Omni Hotels & Resorts says that in 2007, also, it was among the first hotel brands to launch online check-in, which is available on the company’s mobile website and in mobile applications available for Apple and Blackberry phones.
The company says that in 2003 it became the first hotel brand in the US to offer complimentary Wi-Fi access in guest rooms and public spaces to loyalty program members, and survey results indicated that free hotel Wi-Fi helps business travelers keep up with life and work.
When asked what hotel Wi-Fi is used for at night other than work, 61 per cent of business travelers said they randomly surf the web, while others use the time to catch up with life outside of work. Also in the survey, 49 per cent of business travelers pay bills online and 34 per cent Skype or chat with their family at home.
Some 40 per cent of business travelers check Facebook or other social networking websites on hotel Wi-Fi and 34 per cent of travelers say they update their Facebook status to “let everyone know they are a road warrior”.
Just over half – 55 per cent – of the business travelers surveyed said they never tweet while on a business trip, and only 11 per cent said they tweet often. Among those who said they would tweet during a hotel stay, positive experiences, such as free room upgrades (70 per cent) and free Wi-Fi (62 per cent) were more likely to result in a tweet than negative ones. The survey found an overbooked hotel to be the one negative that would likely make guests tweet.
A total of 200 business travelers completed the online survey, which was conducted from March 29 to March 31, 2010 by KRC Research. To qualify, business travelers had to be at least 22 years old, travel overnight for business purposes at least six times a year, spend approximately $150 or more per night on a hotel room, not including taxes, and carry and/or use a personal communication device (PDA, Blackberry, iPhone, Google Android smartphone or other device) while traveling on business.

▶ **DATA FOR THIS TASK**
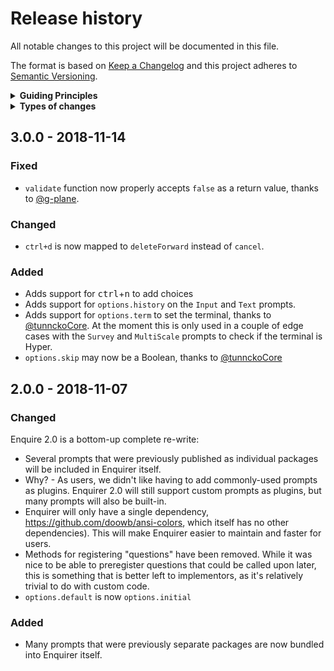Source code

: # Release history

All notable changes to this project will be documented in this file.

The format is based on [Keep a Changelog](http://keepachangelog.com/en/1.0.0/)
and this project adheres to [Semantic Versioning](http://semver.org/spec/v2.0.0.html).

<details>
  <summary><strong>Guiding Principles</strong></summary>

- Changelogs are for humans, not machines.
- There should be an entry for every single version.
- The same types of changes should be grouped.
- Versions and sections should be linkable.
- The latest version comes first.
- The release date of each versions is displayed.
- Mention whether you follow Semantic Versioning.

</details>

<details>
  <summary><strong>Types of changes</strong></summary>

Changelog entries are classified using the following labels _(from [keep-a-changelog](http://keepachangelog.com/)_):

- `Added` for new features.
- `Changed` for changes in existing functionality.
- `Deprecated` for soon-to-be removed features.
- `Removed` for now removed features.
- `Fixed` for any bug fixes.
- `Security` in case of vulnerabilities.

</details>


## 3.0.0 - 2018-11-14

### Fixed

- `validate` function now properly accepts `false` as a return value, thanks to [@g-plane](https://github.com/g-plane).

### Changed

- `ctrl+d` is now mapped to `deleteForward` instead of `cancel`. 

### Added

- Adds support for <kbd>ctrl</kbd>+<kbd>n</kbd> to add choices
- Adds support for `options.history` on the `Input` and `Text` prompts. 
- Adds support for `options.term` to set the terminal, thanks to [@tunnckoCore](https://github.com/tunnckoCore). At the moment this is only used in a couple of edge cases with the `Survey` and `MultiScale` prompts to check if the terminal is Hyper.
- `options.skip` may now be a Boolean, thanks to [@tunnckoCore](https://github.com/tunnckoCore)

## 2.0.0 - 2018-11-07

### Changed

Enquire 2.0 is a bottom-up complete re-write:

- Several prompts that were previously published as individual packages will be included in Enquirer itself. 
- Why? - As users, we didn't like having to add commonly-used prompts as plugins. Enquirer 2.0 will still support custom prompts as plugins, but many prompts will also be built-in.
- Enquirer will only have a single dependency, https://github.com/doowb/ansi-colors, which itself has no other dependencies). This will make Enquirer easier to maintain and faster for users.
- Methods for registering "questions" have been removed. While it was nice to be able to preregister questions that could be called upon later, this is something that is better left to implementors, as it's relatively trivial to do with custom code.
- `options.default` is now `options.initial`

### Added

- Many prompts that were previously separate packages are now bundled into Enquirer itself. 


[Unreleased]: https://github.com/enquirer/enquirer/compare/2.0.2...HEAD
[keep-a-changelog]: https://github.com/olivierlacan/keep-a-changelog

==

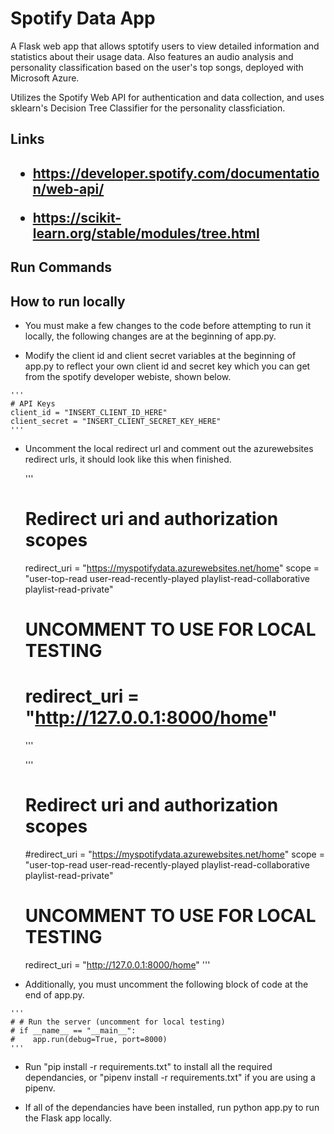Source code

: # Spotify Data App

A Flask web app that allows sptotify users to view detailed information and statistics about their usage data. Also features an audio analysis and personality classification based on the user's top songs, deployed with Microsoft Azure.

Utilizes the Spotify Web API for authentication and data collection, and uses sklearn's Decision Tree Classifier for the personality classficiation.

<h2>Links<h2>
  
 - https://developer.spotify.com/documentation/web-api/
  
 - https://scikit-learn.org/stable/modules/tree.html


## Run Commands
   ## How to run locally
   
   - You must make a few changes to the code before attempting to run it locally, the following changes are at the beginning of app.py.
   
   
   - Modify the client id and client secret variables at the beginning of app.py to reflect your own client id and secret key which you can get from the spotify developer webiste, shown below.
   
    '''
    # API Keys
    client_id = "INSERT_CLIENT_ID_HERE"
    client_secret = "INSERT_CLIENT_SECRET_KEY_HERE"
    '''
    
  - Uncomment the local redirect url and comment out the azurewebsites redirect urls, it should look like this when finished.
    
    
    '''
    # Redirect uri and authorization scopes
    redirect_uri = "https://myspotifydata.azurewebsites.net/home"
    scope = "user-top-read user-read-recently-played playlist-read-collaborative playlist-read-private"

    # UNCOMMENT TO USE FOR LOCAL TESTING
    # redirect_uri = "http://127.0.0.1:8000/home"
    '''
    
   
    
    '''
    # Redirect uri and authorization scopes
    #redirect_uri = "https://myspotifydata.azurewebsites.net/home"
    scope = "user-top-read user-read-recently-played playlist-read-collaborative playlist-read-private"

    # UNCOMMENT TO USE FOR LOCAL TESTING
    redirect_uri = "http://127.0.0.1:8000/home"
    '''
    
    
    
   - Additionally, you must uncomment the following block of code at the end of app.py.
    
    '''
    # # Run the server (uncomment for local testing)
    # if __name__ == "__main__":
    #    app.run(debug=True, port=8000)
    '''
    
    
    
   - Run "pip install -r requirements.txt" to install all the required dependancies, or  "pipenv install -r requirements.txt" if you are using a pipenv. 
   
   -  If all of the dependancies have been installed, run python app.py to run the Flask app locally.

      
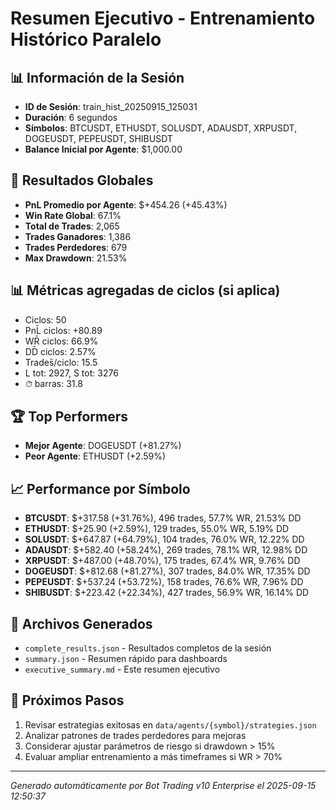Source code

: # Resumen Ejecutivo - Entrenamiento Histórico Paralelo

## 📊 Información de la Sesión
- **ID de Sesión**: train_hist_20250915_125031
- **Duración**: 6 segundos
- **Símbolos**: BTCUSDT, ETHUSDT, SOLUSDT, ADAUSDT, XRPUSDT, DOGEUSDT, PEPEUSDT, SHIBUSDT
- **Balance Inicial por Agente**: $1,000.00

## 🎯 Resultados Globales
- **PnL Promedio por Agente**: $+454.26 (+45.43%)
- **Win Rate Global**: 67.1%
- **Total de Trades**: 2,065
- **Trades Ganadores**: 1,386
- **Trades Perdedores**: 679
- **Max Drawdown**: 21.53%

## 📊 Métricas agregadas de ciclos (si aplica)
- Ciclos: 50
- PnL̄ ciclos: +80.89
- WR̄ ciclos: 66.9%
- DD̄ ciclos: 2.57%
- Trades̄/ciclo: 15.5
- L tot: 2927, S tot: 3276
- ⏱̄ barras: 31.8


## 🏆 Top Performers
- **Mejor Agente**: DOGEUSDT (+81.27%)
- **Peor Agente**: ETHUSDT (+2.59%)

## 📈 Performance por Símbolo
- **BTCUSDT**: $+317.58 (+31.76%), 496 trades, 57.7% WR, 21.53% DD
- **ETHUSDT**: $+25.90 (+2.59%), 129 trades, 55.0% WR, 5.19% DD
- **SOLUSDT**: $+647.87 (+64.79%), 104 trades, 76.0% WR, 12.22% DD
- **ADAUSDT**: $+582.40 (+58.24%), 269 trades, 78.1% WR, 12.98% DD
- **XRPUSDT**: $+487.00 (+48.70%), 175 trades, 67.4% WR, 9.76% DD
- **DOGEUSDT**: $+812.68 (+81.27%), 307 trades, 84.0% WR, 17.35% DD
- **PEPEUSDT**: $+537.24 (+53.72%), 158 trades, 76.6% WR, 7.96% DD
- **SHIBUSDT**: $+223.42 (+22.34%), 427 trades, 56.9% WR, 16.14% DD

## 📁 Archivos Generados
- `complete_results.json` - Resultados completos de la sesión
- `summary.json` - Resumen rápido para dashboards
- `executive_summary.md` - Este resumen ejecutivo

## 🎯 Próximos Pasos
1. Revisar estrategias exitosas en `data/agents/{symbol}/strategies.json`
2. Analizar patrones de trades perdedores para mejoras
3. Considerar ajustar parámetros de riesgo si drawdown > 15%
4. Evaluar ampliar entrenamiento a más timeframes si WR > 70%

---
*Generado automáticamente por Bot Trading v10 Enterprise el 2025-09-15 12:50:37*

▶ **DIRECTIVE 1**
Using the hotel Wi-Fi survey excerpt, decide whether each statement below agrees with the text. Answer yes or no for each, and quote the deciding words. (a) The online survey was completed by 200 business travelers. (b) Most of the business travelers surveyed said they tweet often while on business trips. (c) Omni Hotels & Resorts says it began offering complimentary Wi-Fi to loyalty program members in 2003.
▶ **DIRECTIVE 2**
Copy the lines of the records from the line containing "- https://developer.spotify.com/documentation/web-api/" down to the line containing "- Modify the", including both of those lines.

▶ **RESPONSE 1**
(a) Yes: "A total of 200 business travelers completed the online survey"
(b) No: "only 11 per cent said they tweet often"
(c) Yes: "in 2003 it became the first hotel brand in the US to offer complimentary Wi-Fi access in guest rooms and public spaces to loyalty program members"

▶ **RESPONSE 2**
 - https://developer.spotify.com/documentation/web-api/
  
 - https://scikit-learn.org/stable/modules/tree.html


## Run Commands
   ## How to run locally
   
   - You must make a few changes to the code before attempting to run it locally, the following changes are at the beginning of app.py.
   
   
   - Modify the client id and client secret variables at the beginning of app.py to reflect your own client id and secret key which you can get from the spotify developer webiste, shown below.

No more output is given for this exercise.